GenBank dataset#

class igua.dataset.genbank.GenBankDataset(path, *, gene_feature='CDS')#

A dataset composed of gene clusters in a GenBank file.

GenBank files are commonly used to distribute a genomic sequence with associated metadata inside a single file.

Note

This method treats each GenBank record as an independent gene cluster and extracts the full record sequence and all the annotated genes. For GenBank files obtained with antiSMASH, please use the AntiSMASHGenBankDataset class to enable correct processing of the antiSMASH regions.

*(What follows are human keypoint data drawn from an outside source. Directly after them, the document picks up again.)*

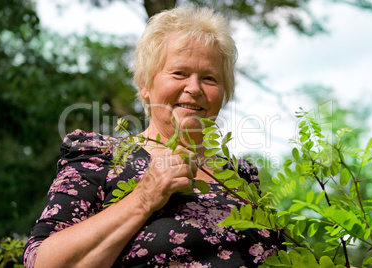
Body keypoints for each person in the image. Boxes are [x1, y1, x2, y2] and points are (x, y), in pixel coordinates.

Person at [24, 7, 285, 267]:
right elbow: (41, 262)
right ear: (145, 85)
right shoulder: (102, 158)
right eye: (179, 73)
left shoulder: (241, 177)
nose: (194, 88)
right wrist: (144, 198)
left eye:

__init__(path, *, gene_feature='CDS')#

Create a new GenBank dataset.

Parameters:
  • input (pathlib.Path) – The path to a GenBank file.

  • gene_feature (str) – The GenBank feature to extract gene sequences from. Defaults to CDS which is used by most annotation tools.

extract_clusters(progress)#

Extract the clusters from the dataset.

Parameters:

progress (rich.progress.Progress) – A Progress instance that can be used for tracking progress.

Yields:

Cluster – A cluster object for each gene cluster to be processed in the dataset.

extract_proteins(progress, clusters)#

Extracts protein sequences from GenBank files.

Parameters:
Yields:

Protein – A protein object for each protein of the gene clusters to be processed in the dataset.